Anne-Françoise Moyson

Chronique | La mode est la promesse que quelque chose d’autre est possible

Coup de cœur ou coup de gueule? Nos journalistes dissèquent quelques faits interpellants de l’actu lifestyle. Ici, Anne-Françoise Moyson, notre journalise mode revient sur les défilés de mode, véritables instants suspendus qui nous filent des frissons.

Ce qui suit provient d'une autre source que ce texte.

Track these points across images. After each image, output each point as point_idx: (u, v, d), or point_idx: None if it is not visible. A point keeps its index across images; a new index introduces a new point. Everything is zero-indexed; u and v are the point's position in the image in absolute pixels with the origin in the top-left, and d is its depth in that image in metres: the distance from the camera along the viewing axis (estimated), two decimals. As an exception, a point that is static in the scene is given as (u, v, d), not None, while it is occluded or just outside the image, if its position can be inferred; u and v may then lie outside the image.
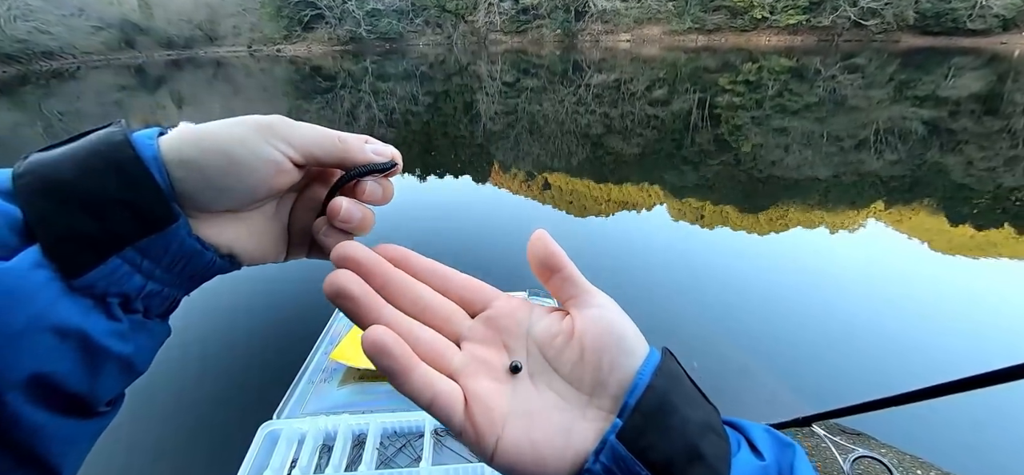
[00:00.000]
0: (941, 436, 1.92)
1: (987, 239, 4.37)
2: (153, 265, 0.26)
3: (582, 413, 0.26)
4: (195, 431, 2.08)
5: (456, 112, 12.11)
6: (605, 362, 0.25)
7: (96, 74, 26.12)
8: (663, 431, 0.23)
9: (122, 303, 0.25)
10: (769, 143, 7.98)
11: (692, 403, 0.25)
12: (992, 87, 12.97)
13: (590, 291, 0.28)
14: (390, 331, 0.25)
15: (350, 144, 0.30)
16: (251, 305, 3.00)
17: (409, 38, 41.10)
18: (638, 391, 0.24)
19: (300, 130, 0.28)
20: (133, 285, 0.25)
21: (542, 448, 0.25)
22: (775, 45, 30.62)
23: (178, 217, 0.25)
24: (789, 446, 0.27)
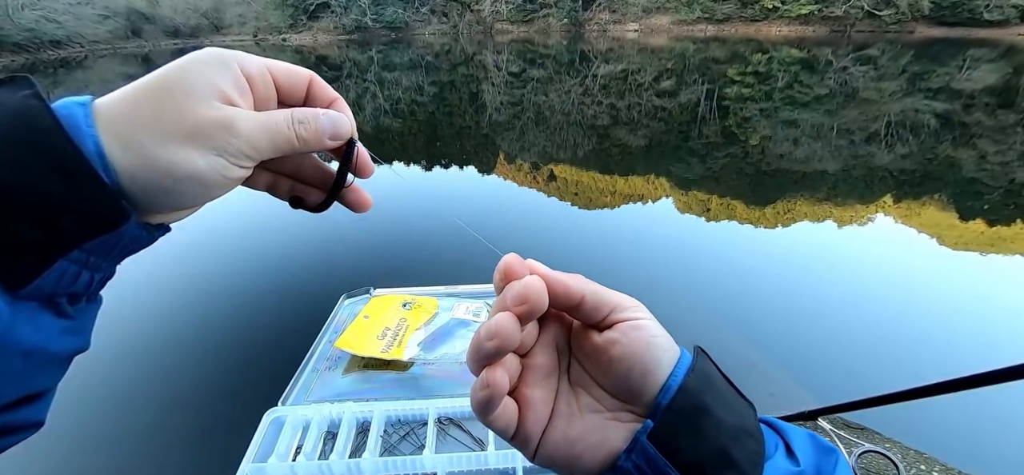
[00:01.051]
0: (946, 431, 1.90)
1: (998, 234, 4.31)
2: (100, 259, 0.25)
3: (616, 415, 0.27)
4: (201, 418, 2.12)
5: (462, 102, 12.06)
6: (636, 372, 0.26)
7: (103, 63, 26.26)
8: (694, 433, 0.24)
9: (70, 299, 0.25)
10: (778, 136, 7.88)
11: (726, 404, 0.26)
12: (1008, 80, 12.69)
13: (619, 305, 0.27)
14: (501, 382, 0.25)
15: (308, 142, 0.29)
16: (256, 293, 3.02)
17: (415, 27, 40.86)
18: (670, 393, 0.25)
19: (255, 138, 0.27)
20: (81, 283, 0.25)
21: (577, 445, 0.27)
22: (786, 35, 30.10)
23: (129, 217, 0.24)
24: (830, 452, 0.26)
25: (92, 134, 0.23)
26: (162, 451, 1.95)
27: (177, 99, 0.25)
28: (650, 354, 0.26)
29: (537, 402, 0.27)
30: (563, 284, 0.27)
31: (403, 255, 3.54)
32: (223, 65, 0.26)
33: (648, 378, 0.25)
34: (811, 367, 2.45)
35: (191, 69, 0.25)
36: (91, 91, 1.02)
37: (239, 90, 0.27)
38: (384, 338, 1.16)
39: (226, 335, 2.68)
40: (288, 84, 0.30)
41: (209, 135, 0.25)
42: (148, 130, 0.24)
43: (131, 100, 0.24)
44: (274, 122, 0.28)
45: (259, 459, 0.86)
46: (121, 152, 0.23)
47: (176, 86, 0.25)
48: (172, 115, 0.24)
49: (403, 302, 1.30)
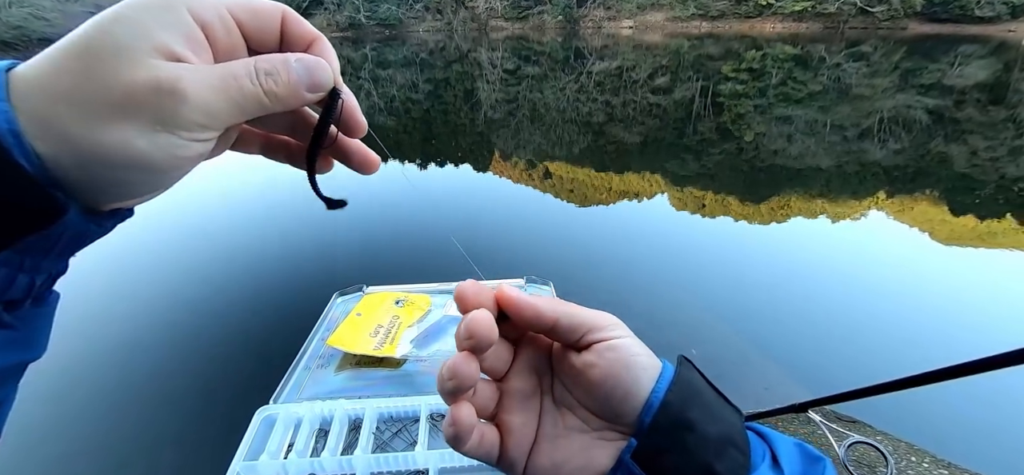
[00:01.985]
0: (935, 423, 1.93)
1: (989, 229, 4.35)
2: (37, 260, 0.21)
3: (602, 435, 0.26)
4: (192, 416, 2.10)
5: (456, 100, 12.02)
6: (617, 394, 0.25)
7: (94, 60, 25.90)
8: (678, 450, 0.24)
9: (7, 306, 0.21)
10: (772, 132, 7.92)
11: (710, 416, 0.25)
12: (999, 76, 12.81)
13: (595, 325, 0.26)
14: (466, 419, 0.25)
15: (282, 97, 0.22)
16: (248, 291, 3.01)
17: (409, 24, 40.64)
18: (652, 410, 0.25)
19: (211, 105, 0.20)
20: (18, 287, 0.20)
21: (564, 468, 0.26)
22: (780, 32, 30.21)
23: (66, 209, 0.19)
24: (818, 460, 0.26)
25: (4, 109, 0.18)
26: (152, 450, 1.94)
27: (103, 60, 0.19)
28: (629, 374, 0.25)
29: (517, 427, 0.27)
30: (533, 309, 0.26)
31: (396, 252, 3.52)
32: (166, 9, 0.20)
33: (629, 398, 0.25)
34: (804, 360, 2.47)
35: (123, 17, 0.19)
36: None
37: (189, 40, 0.20)
38: (377, 335, 1.15)
39: (217, 332, 2.66)
40: (255, 26, 0.23)
41: (145, 104, 0.19)
42: (68, 104, 0.18)
43: (52, 65, 0.19)
44: (233, 77, 0.21)
45: (250, 457, 0.86)
46: (42, 133, 0.18)
47: (103, 42, 0.19)
48: (96, 83, 0.18)
49: (396, 299, 1.29)
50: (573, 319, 0.26)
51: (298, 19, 0.25)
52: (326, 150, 0.27)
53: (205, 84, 0.20)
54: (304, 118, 0.28)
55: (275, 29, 0.24)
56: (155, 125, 0.19)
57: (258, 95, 0.22)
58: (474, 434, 0.25)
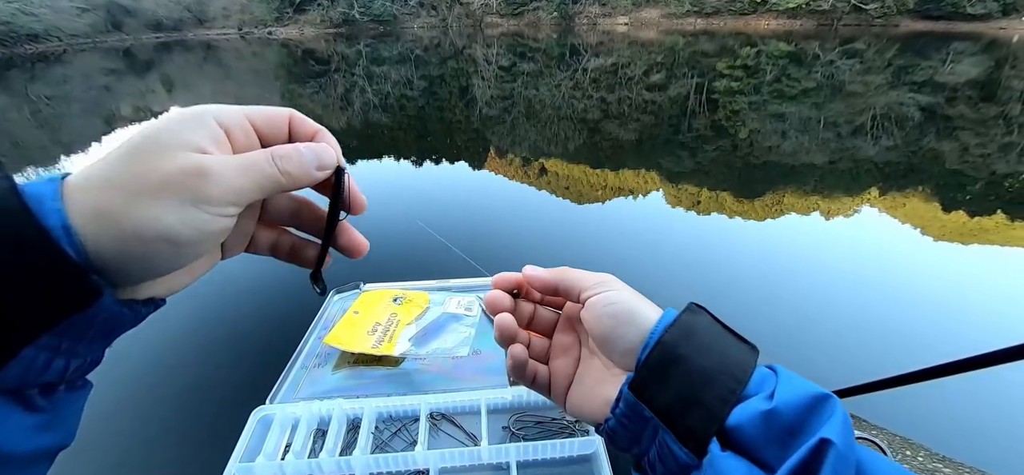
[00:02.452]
0: (930, 417, 1.95)
1: (980, 225, 4.40)
2: (74, 343, 0.23)
3: (612, 373, 0.33)
4: (187, 417, 2.08)
5: (451, 96, 11.97)
6: (614, 338, 0.32)
7: (83, 57, 25.56)
8: (664, 381, 0.28)
9: (42, 390, 0.23)
10: (766, 129, 7.95)
11: (704, 351, 0.28)
12: (990, 73, 12.94)
13: (584, 285, 0.34)
14: (520, 350, 0.36)
15: (294, 175, 0.27)
16: (243, 290, 2.98)
17: (403, 20, 40.42)
18: (648, 348, 0.29)
19: (234, 183, 0.24)
20: (54, 371, 0.22)
21: (588, 399, 0.34)
22: (774, 29, 30.33)
23: (102, 292, 0.22)
24: (824, 398, 0.26)
25: (57, 208, 0.21)
26: (145, 452, 1.92)
27: (146, 156, 0.23)
28: (614, 321, 0.32)
29: (559, 370, 0.37)
30: (540, 278, 0.36)
31: (394, 249, 3.51)
32: (196, 119, 0.25)
33: (617, 340, 0.32)
34: (799, 355, 2.49)
35: (162, 127, 0.24)
36: (71, 87, 0.98)
37: (215, 141, 0.25)
38: (375, 333, 1.14)
39: (212, 331, 2.63)
40: (268, 127, 0.28)
41: (179, 185, 0.23)
42: (115, 193, 0.22)
43: (101, 168, 0.23)
44: (253, 161, 0.25)
45: (246, 459, 0.85)
46: (89, 223, 0.21)
47: (145, 144, 0.23)
48: (139, 172, 0.22)
49: (394, 297, 1.28)
50: (569, 281, 0.35)
51: (302, 118, 0.30)
52: (330, 227, 0.32)
53: (229, 166, 0.24)
54: (308, 208, 0.34)
55: (284, 128, 0.29)
56: (185, 203, 0.23)
57: (275, 174, 0.26)
58: (529, 368, 0.36)
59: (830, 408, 0.25)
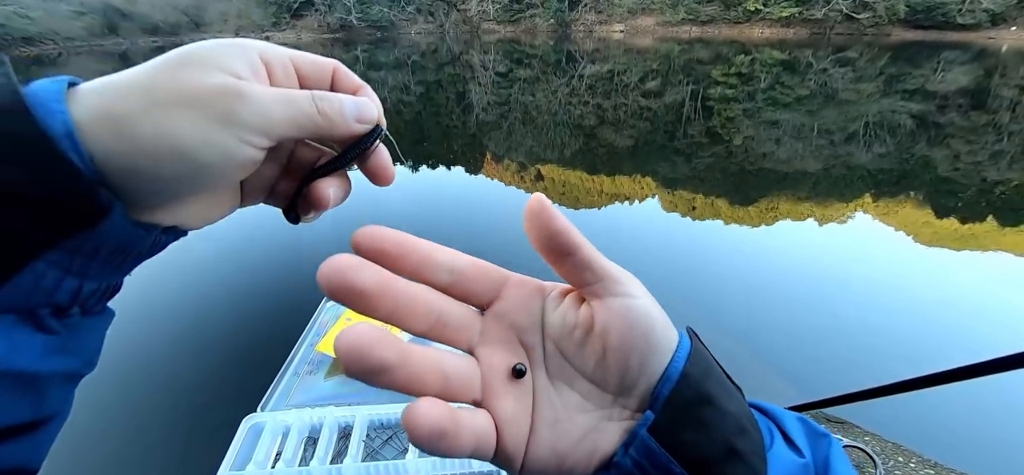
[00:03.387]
0: (922, 424, 1.96)
1: (971, 232, 4.45)
2: (86, 263, 0.21)
3: (608, 414, 0.23)
4: (178, 424, 2.06)
5: (448, 102, 12.00)
6: (634, 362, 0.22)
7: (78, 60, 25.45)
8: (699, 426, 0.21)
9: (54, 311, 0.21)
10: (760, 136, 8.02)
11: (727, 392, 0.23)
12: (980, 81, 13.14)
13: (613, 276, 0.24)
14: (437, 410, 0.20)
15: (333, 119, 0.25)
16: (236, 295, 2.96)
17: (401, 26, 40.56)
18: (671, 382, 0.22)
19: (271, 109, 0.22)
20: (65, 291, 0.21)
21: (568, 459, 0.22)
22: (768, 37, 30.68)
23: (111, 208, 0.20)
24: (823, 437, 0.25)
25: (61, 109, 0.19)
26: (133, 459, 1.90)
27: (178, 68, 0.21)
28: (650, 338, 0.22)
29: (509, 413, 0.22)
30: (563, 223, 0.23)
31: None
32: (239, 46, 0.23)
33: (647, 365, 0.22)
34: (792, 361, 2.50)
35: (201, 47, 0.22)
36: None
37: (254, 71, 0.23)
38: (367, 341, 1.14)
39: (203, 337, 2.61)
40: (312, 72, 0.27)
41: (210, 102, 0.21)
42: (136, 99, 0.20)
43: (125, 75, 0.21)
44: (293, 96, 0.24)
45: (237, 467, 0.84)
46: (99, 128, 0.19)
47: (179, 57, 0.22)
48: (167, 82, 0.21)
49: (387, 304, 1.28)
50: (592, 257, 0.23)
51: (348, 72, 0.28)
52: (343, 159, 0.28)
53: (268, 94, 0.23)
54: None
55: (327, 78, 0.27)
56: (212, 120, 0.21)
57: (313, 113, 0.24)
58: (466, 428, 0.20)
59: (837, 450, 0.24)
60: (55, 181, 0.18)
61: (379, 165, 0.28)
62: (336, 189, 0.28)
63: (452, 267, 0.25)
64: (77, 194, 0.19)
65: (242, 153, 0.22)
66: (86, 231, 0.20)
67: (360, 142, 0.27)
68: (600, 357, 0.23)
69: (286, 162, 0.30)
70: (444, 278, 0.24)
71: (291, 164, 0.30)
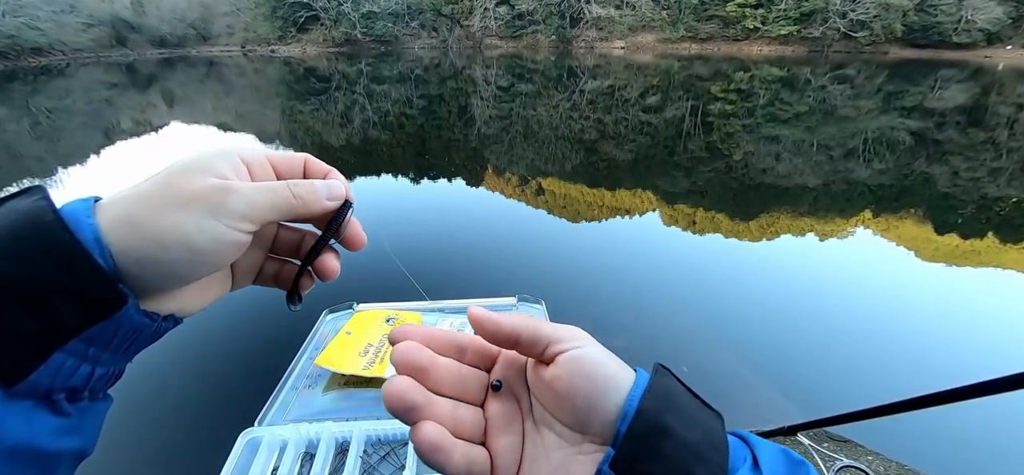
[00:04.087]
0: (926, 443, 1.94)
1: (971, 248, 4.45)
2: (100, 350, 0.25)
3: (579, 449, 0.26)
4: (174, 438, 2.04)
5: (450, 115, 12.11)
6: (580, 403, 0.26)
7: (86, 71, 25.77)
8: (655, 457, 0.24)
9: (69, 395, 0.24)
10: (760, 151, 8.07)
11: (687, 421, 0.25)
12: (977, 99, 13.26)
13: (560, 337, 0.28)
14: (436, 430, 0.26)
15: (306, 201, 0.29)
16: (235, 308, 2.95)
17: (404, 41, 41.12)
18: (627, 418, 0.24)
19: (253, 198, 0.27)
20: (80, 376, 0.24)
21: None
22: (766, 55, 31.05)
23: (127, 300, 0.24)
24: (800, 465, 0.26)
25: (90, 223, 0.23)
26: (130, 473, 1.87)
27: (176, 177, 0.26)
28: (593, 384, 0.26)
29: (503, 450, 0.27)
30: (494, 323, 0.28)
31: (387, 269, 3.50)
32: (222, 153, 0.28)
33: (595, 408, 0.26)
34: (792, 379, 2.48)
35: (193, 158, 0.27)
36: (72, 100, 0.99)
37: (236, 172, 0.28)
38: (366, 355, 1.14)
39: (201, 349, 2.60)
40: (284, 166, 0.31)
41: (203, 199, 0.25)
42: (146, 204, 0.25)
43: (135, 187, 0.26)
44: (271, 186, 0.28)
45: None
46: (117, 229, 0.24)
47: (177, 168, 0.26)
48: (168, 189, 0.25)
49: (387, 317, 1.28)
50: (535, 332, 0.28)
51: (317, 161, 0.33)
52: (321, 243, 0.33)
53: (250, 187, 0.27)
54: (313, 240, 0.35)
55: (299, 167, 0.32)
56: (205, 214, 0.25)
57: (289, 197, 0.29)
58: (460, 453, 0.26)
59: (805, 472, 0.26)
60: (83, 278, 0.22)
61: (351, 233, 0.33)
62: (335, 259, 0.34)
63: (460, 345, 0.31)
64: (100, 288, 0.23)
65: (231, 237, 0.26)
66: (104, 321, 0.23)
67: (336, 217, 0.32)
68: (557, 402, 0.27)
69: (271, 246, 0.35)
70: (454, 353, 0.30)
71: (275, 247, 0.35)
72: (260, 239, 0.34)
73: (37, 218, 0.22)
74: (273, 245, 0.35)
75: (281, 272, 0.35)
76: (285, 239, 0.35)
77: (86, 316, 0.23)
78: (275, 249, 0.35)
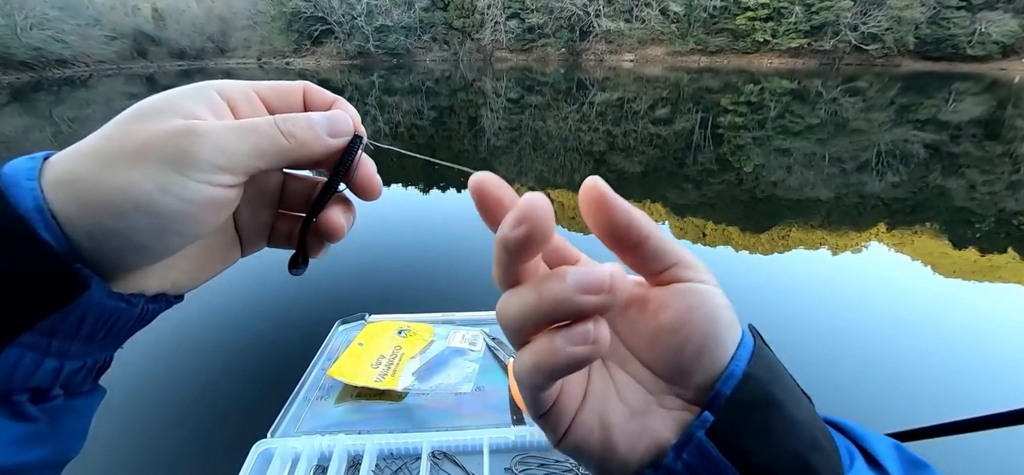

Ça se passe sur le parvis du Palais de Tokyo, à Paris, côté Seine. On est en mode Fashion Week, fin septembre 2024. Sur les toits, de chaque côté des escaliers forcément majestueux, trois silhouettes encapées de noir se découpent sur le ciel miraculeusement purifié par la pluie. Lentement, d’un geste large et solennel, elles jettent des pétales de roses virginales qui s’en vont au gré du vent et se posent sans bruit sur le sol de marbre. Une rangée de vasques ébène laisse échapper des volutes de fumée blanche. Dans ce décor hollywoodien, s’avance au ralenti une procession fantasmagorique. Des créatures vêtues de noir, chaussées de même, marchent en groupe, en grappes de 20, de 4, et parfois solitaires, qui ne disent rien d’autre que la puissance du collectif. 

Ce sont les vestales de Rick Owens, sa tribu de weirdos & freaks, sa famille ouverte à tous.tes, surtout à l’étrangeté, qui est étrange au premier abord seulement et n’est en réalité que le sceau de la créativité. Le prélude de Tristan und Isolde de Wagner par le Wiener Staatsoper Orchestra emporte tout. L’émotion affleure, elle va même jusqu’à vous submerger, on n’est pas la seule à le vivre ainsi, elle se lit sur les visages de cette assemblée d’habitude blasée qui court les défilés.  

Rick Owens est un designer qui compte et qui n’aime pas faire les choses comme tout le monde, il le prouve depuis ses débuts, voilà trente ans exactement. Il a un jour évoqué l’idée que la mode avait quelque chose à voir avec la pureté, la sincérité et l’envie de «se créer un cocon où l’on se sent protégé». A 62 ans, il n’a pas bâillonné l’enfant qu’il fut, si différent des autres qu’ils le lui firent payer à grand renfort de bizutage… 

Faire passer un message (et des émotions)

Alors, quand il a un message à délivrer, il choisit de présenter un défilé-profession de foi. Soit seize minutes de show en plein air; une collection printemps-été 25 qui défie l’apesanteur et mixe tant de savoir-faire; une troupe de 200 mannequins, composée d’étudiants d’écoles de mode et de leurs professeurs, d’amis de la maison, de membres de l’équipe et d’artistes non formatés qui embrassent généreusement leur esthétique.

Rick Owens a ainsi convoqué son «armée d’amour», qui brille par sa totale disparité des corps, des peaux, des volumes, des canons de beauté. Avec une puissance magnétique, elle rassemble cependant les différences et embrasse les points communs, c’est le vœu du créateur qui entend «exprimer des sentiments d’unité et de confiance mutuelle en un moment où l’intolérance est à son paroxysme». Il dit que la mode est «la promesse que quelque chose d’autre est possible». Et on a envie de le croire. Et de venir grossir les rangs de cette armée du salut, ne fût-ce le temps d’un défilé qui file des frissons. Seize minutes de mode-manifeste peuvent parfois porter en elles des ferments d’espoir et de paix.